Some people in the thread were skeptical. One reply: "4 TB of RAM down to 64 GB? Handling the same volume of logs? I don't know, Rick...", it's a fair reaction. But the VictoriaLogs architecture explains how this kind of reduction is possible: schemaless indexing, no JVM overhead, and tight compression.

VictoriaTraces: The Tracing Side

One important distinction that came up in the thread: VictoriaLogs is a log database, not a tracing backend. When someone asked about OpenTelemetry tracing support, Phuong Le clarified that VictoriaLogs supports OTEL log ingestion, but traces are handled by a separate product: VictoriaTraces. That product is earlier-stage, the VictoriaTraces team mentioned they were planning a dedicated UI and had been iterating since the initial release.

The Trade-Offs

No system is without trade-offs. Some apply to VictoriaMetrics, some to VictoriaLogs, and some to both.

SSO and Enterprise Features (Both)

One commenter raised this in the thread: SSO/LDAP is enterprise-only. This is a real concern for organizations with strict access control requirements. Valialkin responded that they're working on providing SSO in the open-source vmauth component, but as of now, if you need LDAP integration, you need the enterprise version.

No Object Storage Backend for Logs (VictoriaLogs)

Someone in the thread asked whether VictoriaLogs can store logs on S3 like Loki does. The answer is no, VictoriaLogs stores on local disk. This is a deliberate design trade-off. Local disk is faster and simpler to operate, but you don't get the "infinite retention on cheap object storage" model that Loki offers. If your primary requirement is very long retention with infrequent queries, this matters.

Cluster Complexity Is Different, Not Zero (VictoriaLogs)

A back-and-forth in the thread with Valialkin about clustering is instructive. Elasticsearch runs as a single process per node that handles everything internally. VictoriaLogs separates insert, query, and storage into explicit roles that you wire together (typically through a load balancer like vmauth). The VictoriaMetrics team argues this is simpler because there's "zero magic", everything is explicit. But for an operator who's used to Elasticsearch's model, it's a different kind of complexity, not the absence of complexity.

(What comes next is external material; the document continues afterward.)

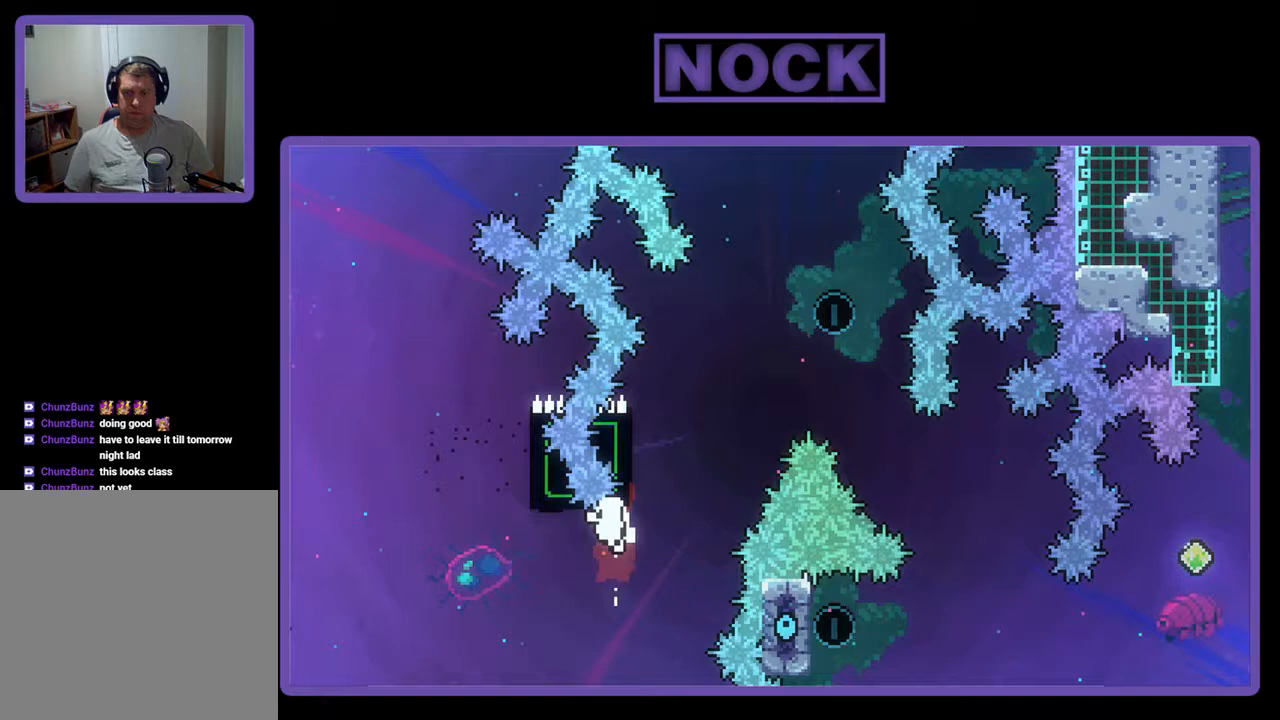
{"buttons": [], "events": [[33, "DPAD_LEFT", "down"], [167, "CIRCLE", "up"], [167, "DPAD_LEFT", "up"], [200, "DPAD_RIGHT", "down"], [233, "DPAD_UP", "up"], [300, "DPAD_RIGHT", "up"], [333, "R2", "up"]]}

Large-Scale Uncertainty (VictoriaMetrics)

It's fair to be skeptical about whether any TSDB is truly scalable at hyperscaler scale. Roblox at 5 billion time series and 200 storage nodes is the strongest public counter-evidence. OpenAI is running the full Victoria stack for their Codex agent workflows, as covered above. But compared to Prometheus or Elasticsearch, there are fewer public post-mortems from FAANG-scale deployments. The case study list includes CERN, Spotify, Naver, and Roblox, which is serious credibility, but if you're at true hyperscaler scale, you may still be in relatively uncharted territory with VictoriaMetrics.

What's Actually Happening Here

Eight years of heads-down work on a Prometheus-compatible TSDB is now paying off. The product wasn't marketed heavily; it spread through benchmarks, word of mouth, and migration case studies from teams that were running into walls with Prometheus, Thanos, Cortex, and InfluxDB. VictoriaLogs is extending the same philosophy into the logging space: compression-first, simple deployment, explicit architecture. The early production numbers are hard to ignore.

The open question isn't whether VictoriaMetrics works, it clearly does, and at significant scale. The question is whether the broader ecosystem (tracing with VictoriaTraces, SSO in open source, object storage support, dashboarding UX) matures fast enough for VictoriaMetrics to become a complete observability platform rather than "the thing you replace your TSDB with."

For now, if you're running Prometheus and hitting walls on retention, memory, or cost, VictoriaMetrics is probably the first thing worth evaluating. And if you're drowning in Elasticsearch costs for logs, VictoriaLogs deserves a serious look too.